The first performer whose songs he says he consciously liked was Andrei Gubin. In 2004 he watched the Channel One Russia broadcast of Fabrika Zvyozd 4, in which Timati performed. Later, in 2011, Savchenko would comment on that moment as follows: “Can you imagine what that was like for me at 14?! Rap on Channel One! It meant it was time. It meant I had to f…ing go for it”. Having discovered Russian rap, he became a fan of Detsl and Bad Balance. He later became acquainted with Russian rock and the work of artists and groups such as Zemfira, Nike Borzov, Mumiy Troll and Korol i Shut. However, after some time he returned to rap, beginning to listen to American hip-hop, and from that listening he drew the conclusion that "sound is as important as meaning, and sometimes, perhaps, even more important."

He graduated from the Faculty of Philology at the Minsk State Linguistic University, specialising in the "linguist-teacher" programme. As Savchenko himself recalls, those years were not without financial difficulties, but his parents always supported both him personally and his musical endeavours.

=== 2007–2009: Early recordings and participation in hip-hop battles ===
In 2007, upon turning eighteen, Savchenko released a series of demo recordings, among them his solo mixtape 'Ya Vsyo Ponyal!' («I've Understood It All!») and the compilation album «Here We Come Again».

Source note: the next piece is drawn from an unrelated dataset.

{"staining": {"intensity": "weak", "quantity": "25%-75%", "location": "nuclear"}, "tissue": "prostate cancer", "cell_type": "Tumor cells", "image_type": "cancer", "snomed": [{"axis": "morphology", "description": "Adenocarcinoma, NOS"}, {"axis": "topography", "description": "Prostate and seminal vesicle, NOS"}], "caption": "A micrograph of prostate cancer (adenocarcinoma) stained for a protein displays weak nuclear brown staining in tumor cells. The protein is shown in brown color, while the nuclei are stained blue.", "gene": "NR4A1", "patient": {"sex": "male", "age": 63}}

In 2007–2008, LSP participated in the sixth team battle on hip-hop.ru as a member of the ensemble «ShRec Pro», which advanced to the second round and included the rapper Maks Korzh; he also competed in the eighth official battle on hip-hop.ru, where Savchenko progressed as far as the fourth round.

In the same year, he began composing and recording songs destined for inclusion in the mini-album 'Videt Tsvetnye Sny' («To See Colorful Dreams»). The earliest compositions were tracks such as 'Mag' and 'Ulitsy' («Streets»). Upon encountering Kanye West's album '808s & Heartbreak', Savchenko, profoundly inspired by its innovative sound, committed to tape the initial rendition of the song Lambada'; the version ultimately featured on the album was subsequently re-recorded and abridged for concision.

On July 14, 2009, a collaborative mini-album with Deech and Maxie Flow, entitled Bez Apellyatsiy' («Without Appeals»), was released, comprising three original tracks, their corresponding instrumental versions, and a bonus track.